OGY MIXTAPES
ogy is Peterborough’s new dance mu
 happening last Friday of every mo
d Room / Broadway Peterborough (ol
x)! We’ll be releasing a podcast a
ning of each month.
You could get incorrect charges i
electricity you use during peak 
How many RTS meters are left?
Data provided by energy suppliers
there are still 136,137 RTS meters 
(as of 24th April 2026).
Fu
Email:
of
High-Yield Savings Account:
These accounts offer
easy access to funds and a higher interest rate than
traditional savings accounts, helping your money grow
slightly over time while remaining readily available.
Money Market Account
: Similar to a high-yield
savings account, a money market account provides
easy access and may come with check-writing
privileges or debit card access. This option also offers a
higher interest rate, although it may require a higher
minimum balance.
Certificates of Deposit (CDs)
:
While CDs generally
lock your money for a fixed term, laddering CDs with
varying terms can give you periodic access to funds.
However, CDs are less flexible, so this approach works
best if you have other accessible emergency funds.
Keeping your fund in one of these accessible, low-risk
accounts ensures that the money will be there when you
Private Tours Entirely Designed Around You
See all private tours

__Job__: Return everything from the start of the records above down to the line containing "higher interest rate, although", including both ends, with each line reproduced verbatim.

__Result of this exercise__:
OGY MIXTAPES
ogy is Peterborough’s new dance mu
 happening last Friday of every mo
d Room / Broadway Peterborough (ol
x)! We’ll be releasing a podcast a
ning of each month.
You could get incorrect charges i
electricity you use during peak 
How many RTS meters are left?
Data provided by energy suppliers
there are still 136,137 RTS meters 
(as of 24th April 2026).
Fu
Email:
of
High-Yield Savings Account:
These accounts offer
easy access to funds and a higher interest rate than
traditional savings accounts, helping your money grow
slightly over time while remaining readily available.
Money Market Account
: Similar to a high-yield
savings account, a money market account provides
easy access and may come with check-writing
privileges or debit card access. This option also offers a
higher interest rate, although it may require a higher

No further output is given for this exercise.